Exaspérée, la femme reposa bruyamment son stylo et pivota vers l'homme, le piano et la mer.

«Oliver, vous êtes vraiment obligé de chanter ? Vous savez que ça m'horripile.»

Il se retourna. Ses yeux se moquaient d'elle autant que de lui-même.

«Une voix de salon un peu haut perchée, certes, mais plutôt agréable, je trouve.»

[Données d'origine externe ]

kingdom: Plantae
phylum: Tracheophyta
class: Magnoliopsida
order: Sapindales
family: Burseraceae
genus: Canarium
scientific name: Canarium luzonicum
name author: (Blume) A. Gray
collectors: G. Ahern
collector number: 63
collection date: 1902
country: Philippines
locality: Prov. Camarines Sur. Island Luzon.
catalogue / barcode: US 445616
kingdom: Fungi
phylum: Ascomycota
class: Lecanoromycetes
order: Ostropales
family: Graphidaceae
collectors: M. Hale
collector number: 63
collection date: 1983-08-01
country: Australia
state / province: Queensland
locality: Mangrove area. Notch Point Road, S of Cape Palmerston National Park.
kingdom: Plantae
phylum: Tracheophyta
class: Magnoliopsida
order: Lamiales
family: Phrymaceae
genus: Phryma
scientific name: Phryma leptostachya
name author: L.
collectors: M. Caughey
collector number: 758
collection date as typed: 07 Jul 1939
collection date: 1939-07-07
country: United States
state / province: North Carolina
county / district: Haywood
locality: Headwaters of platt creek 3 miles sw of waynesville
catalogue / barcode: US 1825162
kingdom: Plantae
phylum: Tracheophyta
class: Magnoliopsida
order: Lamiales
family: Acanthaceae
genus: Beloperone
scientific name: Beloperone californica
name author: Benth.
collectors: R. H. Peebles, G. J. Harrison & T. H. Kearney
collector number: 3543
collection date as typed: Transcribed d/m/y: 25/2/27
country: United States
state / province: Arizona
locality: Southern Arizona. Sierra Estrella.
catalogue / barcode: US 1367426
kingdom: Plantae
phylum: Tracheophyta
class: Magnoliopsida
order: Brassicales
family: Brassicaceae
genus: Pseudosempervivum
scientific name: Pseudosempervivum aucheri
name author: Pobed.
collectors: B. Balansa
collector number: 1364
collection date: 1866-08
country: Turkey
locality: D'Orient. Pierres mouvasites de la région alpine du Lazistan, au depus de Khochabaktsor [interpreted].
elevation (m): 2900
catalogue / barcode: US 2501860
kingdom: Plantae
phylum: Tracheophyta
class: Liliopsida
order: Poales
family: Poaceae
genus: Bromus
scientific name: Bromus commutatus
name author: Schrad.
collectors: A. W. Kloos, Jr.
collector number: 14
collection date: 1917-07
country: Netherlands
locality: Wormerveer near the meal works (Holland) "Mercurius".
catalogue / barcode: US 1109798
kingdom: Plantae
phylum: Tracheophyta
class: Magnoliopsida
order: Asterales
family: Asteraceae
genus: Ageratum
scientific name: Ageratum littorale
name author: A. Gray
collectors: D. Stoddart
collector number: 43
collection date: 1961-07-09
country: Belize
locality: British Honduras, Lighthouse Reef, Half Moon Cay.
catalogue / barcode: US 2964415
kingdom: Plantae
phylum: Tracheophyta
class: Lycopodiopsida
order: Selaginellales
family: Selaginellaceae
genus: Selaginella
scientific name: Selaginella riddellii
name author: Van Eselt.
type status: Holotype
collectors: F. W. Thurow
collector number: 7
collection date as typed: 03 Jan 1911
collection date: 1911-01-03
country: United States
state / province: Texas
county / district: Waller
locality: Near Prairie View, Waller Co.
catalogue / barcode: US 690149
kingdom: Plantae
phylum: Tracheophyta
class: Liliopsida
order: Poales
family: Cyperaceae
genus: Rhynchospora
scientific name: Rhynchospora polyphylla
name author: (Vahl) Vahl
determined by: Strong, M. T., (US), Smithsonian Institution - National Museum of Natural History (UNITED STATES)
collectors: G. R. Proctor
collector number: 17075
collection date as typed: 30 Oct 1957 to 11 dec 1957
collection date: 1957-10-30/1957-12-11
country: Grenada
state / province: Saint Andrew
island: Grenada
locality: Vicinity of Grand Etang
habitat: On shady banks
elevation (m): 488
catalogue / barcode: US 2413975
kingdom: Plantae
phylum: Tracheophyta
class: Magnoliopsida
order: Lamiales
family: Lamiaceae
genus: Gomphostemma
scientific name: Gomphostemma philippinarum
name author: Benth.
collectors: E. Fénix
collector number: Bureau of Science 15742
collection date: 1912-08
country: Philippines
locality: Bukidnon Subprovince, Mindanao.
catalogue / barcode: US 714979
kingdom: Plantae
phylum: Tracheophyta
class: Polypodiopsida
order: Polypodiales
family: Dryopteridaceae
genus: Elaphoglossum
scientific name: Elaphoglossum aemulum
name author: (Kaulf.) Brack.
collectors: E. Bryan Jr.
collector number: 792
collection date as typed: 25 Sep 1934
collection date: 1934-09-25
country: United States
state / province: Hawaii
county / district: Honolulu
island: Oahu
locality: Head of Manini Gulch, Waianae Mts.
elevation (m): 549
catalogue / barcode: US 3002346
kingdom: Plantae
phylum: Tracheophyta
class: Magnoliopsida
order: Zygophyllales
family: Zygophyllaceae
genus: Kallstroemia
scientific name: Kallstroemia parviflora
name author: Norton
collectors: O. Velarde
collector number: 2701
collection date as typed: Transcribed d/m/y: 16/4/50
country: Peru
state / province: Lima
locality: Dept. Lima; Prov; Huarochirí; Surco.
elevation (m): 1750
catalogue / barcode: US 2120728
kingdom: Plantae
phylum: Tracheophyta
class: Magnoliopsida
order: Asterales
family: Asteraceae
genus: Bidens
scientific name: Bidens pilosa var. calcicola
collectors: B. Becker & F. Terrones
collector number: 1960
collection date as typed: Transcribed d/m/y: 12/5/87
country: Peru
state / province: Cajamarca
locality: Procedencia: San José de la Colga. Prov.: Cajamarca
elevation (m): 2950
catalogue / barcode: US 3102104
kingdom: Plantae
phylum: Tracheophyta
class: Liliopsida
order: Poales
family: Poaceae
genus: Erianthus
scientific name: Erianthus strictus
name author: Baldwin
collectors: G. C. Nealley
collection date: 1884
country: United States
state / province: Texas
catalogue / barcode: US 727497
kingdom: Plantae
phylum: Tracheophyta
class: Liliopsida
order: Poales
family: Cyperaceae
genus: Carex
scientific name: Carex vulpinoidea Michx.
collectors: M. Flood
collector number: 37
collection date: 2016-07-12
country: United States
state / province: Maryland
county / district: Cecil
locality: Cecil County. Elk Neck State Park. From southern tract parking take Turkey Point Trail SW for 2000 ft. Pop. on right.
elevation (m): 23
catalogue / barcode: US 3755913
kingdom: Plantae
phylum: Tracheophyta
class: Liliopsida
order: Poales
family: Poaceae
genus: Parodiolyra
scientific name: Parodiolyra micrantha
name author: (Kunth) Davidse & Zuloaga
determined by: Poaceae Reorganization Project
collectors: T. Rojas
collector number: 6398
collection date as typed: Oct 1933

Elle se leva et se dirigea vers lui : elle avait des seins et des fesses aussi ronds que quatre nids de grives de l'année, de longs flancs d'acier et des côtes étagées aussi impeccablement que les barreaux d'une cage à oiseaux. Elle opposait au temps qui passe un menton tellement haut que cela lui donnait parfois une allure stupide, comme si cette pose pleine d'assurance allait la faire basculer en arrière. Ses cheveux étaient blancs depuis ses vingt-neuf ans, décoloration spectaculaire à la mort de son mari. À quarante-sept ans, sa chevelure possédait une vigueur, une souplesse et un éclat véritablement étonnants.

«Pardonnez-moi, mon cher, dit-elle d'une voix moins glaciale, mais j'ai l'impression d'être un de ces horribles pingouins qui battent des ailes sans pouvoir avancer. Quelle heure est-il ?»

Lui ayant lancé un regard à la fois indulgent, réprobateur et désespéré, Oliver baissa les yeux sur sa montre.

«Vous me demandez ça toutes les dix minutes depuis le déjeuner.

- Quelle raseuse je fais. Mais répondez-moi quand même, insista-t-elle, tout en rectifiant énergiquement une pile de magazines.